Vernacular neoliberalism
The impact of the Tren Maya challenges academic narratives about Indigenous politics. Books in brief: Roads to Prosperity and Ruin, Fernando Armstrong-Fumero, by Gavin O'Toole
Roads to Prosperity and Ruin: Infrastructure and the Making of Neoliberal Yucatán, Fernando Armstrong-Fumero, 2025, University of North Carolina Press
While neoliberalism is reflexively understood as a globalising project, anthropologists have long noted how its effects on the ground can be ambiguous and harder to define.
Mexico’s experience of neoliberalism reflects both David Harvey’s influential characterisation of it as a hegemonic global order in which the primary role of the state is to protect “strong private property rights, free markets, and free trade”.
Thus, the privatisations and free trade policies that have transformed Mexico’s economy and society since the 1980s were shaped by transnational political pressure, conditions set by international financial institutions, and the ideology of a generation of technocrats trained in elite US institutions—as well as their critics.
But as Fernando Armstrong-Fumero points out in this case study of infrastructure projects in the Yucatán, while this transnational vision provides a broad understanding of the dynamics of capital and the state, it can be less useful for explaining the realpolitik that shapes distinct experiences with neoliberalism on the ground.
Mexico’s very particular national experience has added layers of contextual meaning to the term “neoliberalism”, which has tended to refer to a national set of political actors and media narratives that emerged during a long period of crisis and reorganisation in the country.
The author’s focus is Pisté, a town of 6,000 predominantly Indigenous Maya residents in the state of Yucatán, which has been undergoing dramatic changes since 2022 as a result of the Tren Maya infrastructure project, a keystone of the presidency of Andrés Manuel López Obrador.
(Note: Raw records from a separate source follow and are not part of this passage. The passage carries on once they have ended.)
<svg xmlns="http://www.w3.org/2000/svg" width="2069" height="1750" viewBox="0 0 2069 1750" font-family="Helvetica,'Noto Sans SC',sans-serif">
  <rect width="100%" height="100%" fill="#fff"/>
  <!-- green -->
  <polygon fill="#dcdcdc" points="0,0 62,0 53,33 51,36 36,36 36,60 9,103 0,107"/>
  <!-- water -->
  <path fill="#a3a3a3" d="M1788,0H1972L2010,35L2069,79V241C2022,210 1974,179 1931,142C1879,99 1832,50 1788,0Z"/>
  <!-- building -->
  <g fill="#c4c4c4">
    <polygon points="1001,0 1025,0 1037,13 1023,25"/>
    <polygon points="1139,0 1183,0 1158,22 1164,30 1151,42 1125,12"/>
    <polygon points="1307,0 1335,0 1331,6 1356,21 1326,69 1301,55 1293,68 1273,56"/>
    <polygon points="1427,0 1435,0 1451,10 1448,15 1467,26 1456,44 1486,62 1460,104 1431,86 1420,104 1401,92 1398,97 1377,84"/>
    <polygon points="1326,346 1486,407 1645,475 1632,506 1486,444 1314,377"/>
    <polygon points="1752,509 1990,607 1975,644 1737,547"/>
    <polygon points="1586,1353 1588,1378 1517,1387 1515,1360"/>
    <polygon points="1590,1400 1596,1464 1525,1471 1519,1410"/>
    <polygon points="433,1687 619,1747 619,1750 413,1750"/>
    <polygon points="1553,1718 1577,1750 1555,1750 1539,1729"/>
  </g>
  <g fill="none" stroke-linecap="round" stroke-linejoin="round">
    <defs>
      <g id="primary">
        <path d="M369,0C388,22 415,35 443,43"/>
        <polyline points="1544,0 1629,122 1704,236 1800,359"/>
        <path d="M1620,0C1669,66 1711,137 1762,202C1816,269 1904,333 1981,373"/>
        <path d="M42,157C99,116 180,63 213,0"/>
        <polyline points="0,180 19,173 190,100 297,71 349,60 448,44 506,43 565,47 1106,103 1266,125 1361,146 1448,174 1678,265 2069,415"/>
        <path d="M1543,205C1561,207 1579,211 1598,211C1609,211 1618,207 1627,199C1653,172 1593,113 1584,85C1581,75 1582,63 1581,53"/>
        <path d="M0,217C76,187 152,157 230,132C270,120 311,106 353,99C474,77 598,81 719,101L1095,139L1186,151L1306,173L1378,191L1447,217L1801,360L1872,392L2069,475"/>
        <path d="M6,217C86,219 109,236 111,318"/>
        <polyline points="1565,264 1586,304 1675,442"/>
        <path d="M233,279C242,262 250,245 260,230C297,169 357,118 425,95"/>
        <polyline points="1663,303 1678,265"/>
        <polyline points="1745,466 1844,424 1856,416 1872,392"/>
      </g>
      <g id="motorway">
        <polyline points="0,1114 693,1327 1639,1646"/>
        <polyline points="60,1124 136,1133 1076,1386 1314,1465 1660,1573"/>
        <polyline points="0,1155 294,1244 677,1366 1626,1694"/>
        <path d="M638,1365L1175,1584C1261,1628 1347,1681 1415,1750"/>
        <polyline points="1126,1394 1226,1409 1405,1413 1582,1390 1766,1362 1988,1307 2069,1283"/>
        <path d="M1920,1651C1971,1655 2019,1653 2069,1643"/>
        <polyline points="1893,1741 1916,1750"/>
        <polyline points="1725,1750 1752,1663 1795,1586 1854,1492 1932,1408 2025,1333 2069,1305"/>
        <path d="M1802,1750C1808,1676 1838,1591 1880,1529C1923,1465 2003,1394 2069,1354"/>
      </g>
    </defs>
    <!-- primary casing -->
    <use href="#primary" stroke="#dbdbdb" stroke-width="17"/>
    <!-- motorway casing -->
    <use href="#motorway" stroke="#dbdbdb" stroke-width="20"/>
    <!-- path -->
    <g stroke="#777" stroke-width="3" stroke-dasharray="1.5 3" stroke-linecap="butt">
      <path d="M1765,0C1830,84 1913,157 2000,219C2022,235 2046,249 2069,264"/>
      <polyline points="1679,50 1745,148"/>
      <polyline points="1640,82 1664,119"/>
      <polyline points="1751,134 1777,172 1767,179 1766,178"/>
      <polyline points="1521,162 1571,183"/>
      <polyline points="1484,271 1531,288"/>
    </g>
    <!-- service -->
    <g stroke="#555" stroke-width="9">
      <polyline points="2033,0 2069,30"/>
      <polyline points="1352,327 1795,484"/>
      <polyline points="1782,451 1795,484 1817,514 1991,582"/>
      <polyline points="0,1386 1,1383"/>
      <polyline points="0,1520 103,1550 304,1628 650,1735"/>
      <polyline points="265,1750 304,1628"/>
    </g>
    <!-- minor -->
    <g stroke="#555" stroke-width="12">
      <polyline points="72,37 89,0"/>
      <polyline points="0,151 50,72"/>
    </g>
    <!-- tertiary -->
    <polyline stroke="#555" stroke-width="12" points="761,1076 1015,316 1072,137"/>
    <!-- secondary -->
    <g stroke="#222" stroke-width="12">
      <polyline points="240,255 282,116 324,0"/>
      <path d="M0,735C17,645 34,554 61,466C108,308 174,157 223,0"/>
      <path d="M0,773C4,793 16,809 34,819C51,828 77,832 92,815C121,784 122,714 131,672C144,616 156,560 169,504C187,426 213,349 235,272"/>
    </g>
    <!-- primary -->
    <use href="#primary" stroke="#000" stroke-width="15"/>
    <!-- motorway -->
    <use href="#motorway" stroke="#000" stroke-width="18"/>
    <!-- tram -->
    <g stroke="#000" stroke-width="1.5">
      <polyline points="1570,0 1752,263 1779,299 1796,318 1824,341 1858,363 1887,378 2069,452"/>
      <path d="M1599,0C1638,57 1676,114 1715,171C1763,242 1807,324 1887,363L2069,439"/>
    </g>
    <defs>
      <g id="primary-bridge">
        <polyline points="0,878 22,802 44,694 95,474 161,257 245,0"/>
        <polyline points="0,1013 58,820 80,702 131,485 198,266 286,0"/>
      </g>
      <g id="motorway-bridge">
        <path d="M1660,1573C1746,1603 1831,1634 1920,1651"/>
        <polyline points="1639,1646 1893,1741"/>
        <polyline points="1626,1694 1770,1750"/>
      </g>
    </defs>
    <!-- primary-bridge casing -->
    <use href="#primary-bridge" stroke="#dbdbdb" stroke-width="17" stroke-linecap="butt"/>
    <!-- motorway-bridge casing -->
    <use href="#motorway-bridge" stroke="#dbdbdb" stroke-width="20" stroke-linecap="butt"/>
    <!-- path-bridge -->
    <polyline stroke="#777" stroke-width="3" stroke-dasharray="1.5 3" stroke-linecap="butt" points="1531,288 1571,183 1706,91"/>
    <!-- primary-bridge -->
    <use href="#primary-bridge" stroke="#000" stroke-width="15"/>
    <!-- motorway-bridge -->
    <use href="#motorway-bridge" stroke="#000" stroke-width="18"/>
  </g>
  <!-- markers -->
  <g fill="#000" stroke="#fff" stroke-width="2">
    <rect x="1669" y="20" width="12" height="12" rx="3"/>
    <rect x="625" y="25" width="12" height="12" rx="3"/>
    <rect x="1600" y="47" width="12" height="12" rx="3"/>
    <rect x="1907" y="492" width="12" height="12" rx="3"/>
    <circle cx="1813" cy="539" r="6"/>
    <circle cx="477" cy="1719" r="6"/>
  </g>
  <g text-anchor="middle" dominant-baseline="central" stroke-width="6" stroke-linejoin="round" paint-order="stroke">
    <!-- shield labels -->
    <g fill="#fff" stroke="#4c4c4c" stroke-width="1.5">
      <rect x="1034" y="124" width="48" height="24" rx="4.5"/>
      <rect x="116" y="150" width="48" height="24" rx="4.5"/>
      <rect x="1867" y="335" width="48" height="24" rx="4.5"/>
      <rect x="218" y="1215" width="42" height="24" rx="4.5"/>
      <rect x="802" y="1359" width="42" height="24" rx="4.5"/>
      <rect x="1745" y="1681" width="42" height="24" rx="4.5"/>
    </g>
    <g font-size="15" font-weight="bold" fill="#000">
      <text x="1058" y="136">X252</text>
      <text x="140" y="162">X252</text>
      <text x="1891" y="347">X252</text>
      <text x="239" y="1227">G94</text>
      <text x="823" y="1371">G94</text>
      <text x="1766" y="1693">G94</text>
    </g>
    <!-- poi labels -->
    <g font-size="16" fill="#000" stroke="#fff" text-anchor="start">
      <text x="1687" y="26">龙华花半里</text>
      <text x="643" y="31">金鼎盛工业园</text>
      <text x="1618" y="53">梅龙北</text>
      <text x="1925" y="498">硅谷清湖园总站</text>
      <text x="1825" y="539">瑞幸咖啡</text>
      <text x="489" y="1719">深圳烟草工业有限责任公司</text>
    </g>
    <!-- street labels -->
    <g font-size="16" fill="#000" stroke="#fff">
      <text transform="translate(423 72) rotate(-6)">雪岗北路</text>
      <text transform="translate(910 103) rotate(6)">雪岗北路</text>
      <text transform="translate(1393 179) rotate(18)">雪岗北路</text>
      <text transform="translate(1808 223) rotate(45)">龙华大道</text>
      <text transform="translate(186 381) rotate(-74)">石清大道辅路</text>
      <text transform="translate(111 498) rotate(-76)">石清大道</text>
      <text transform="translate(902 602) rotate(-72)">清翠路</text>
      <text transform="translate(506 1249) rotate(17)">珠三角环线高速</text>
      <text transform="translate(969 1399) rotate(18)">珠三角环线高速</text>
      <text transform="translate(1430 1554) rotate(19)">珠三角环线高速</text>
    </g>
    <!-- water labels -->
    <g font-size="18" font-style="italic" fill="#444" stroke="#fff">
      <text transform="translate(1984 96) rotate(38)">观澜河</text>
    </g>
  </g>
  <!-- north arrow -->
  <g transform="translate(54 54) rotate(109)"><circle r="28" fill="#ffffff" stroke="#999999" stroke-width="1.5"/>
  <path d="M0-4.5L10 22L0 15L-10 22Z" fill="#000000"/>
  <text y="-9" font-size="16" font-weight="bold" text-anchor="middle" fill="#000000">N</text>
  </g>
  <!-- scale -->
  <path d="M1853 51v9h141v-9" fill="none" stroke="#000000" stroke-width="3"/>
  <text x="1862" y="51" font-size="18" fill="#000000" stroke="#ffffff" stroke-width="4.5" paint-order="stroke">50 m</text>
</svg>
He identifies how, despite the turmoil of change brought by federal funding, the impact on established economic patterns, and the transformation of political party dynamics, local people have often tended to draw on older, pre-neoliberal strategies to negotiate their role in this drama.
Armstrong-Fumero seeks to identify how, in fact, older political tactics that emerged in the wake of infrastructural developments that began at the end of the 1930s continue to be relevant to local communities today, in spite of the changes that marked the neoliberal transition of the 1980s.
As he notes, a key insight that has emerged in contemporary political anthropology is that neoliberalisation has been experienced differently and is imagined in distinct ways at the different sites where it makes an impact.
He writes: “Insofar as different communities have experienced Mexico’s neoliberal era in different ways, they have created different symbolic orders to make national processes intelligible within local realities.
“That is, when rural Yucatecans interpret local experiences of life, labour and politics through the moral order of capitalism, they also place a distinctly local stamp on this hegemonic global system.”
Not only do many rural Mayan speakers frame their experience of economic development in ways that defy the expectations of both Mexican policymakers and scholars of Indigenous resistance—articulating a kind of “ethnic entrepreneurship”—they also continue to value institutions associated with the corporatist politics of the early twentieth century.
Armstrong-Fumero calls this “vernacular neoliberalism” and it is tied to the multigenerational experience of economic and social change in rural Yucatán associated over many decades with new poles of development such as the creation of Cancún.
He has written a detailed and important ethnographic study of the politics in a mainly indigenous region of the Tren Maya project itself and economic development in the Yucatán more broadly.
He concludes: “People in communities like Pisté don’t need to appeal to transnational solidarity, because they possess a number of well-worn local tools for political leverage … the structure of municipal governance assures that people like the residents of Pisté never entirely lacked leverage in electoral politics or through formal institutions like the ejido.
“Again, the aspirations and lived realities of people in these communities contradict academic narratives that tend to treat Indigenous people and other subaltern groups as being fundamentally alienated from the formal institutions of modern nation-states.”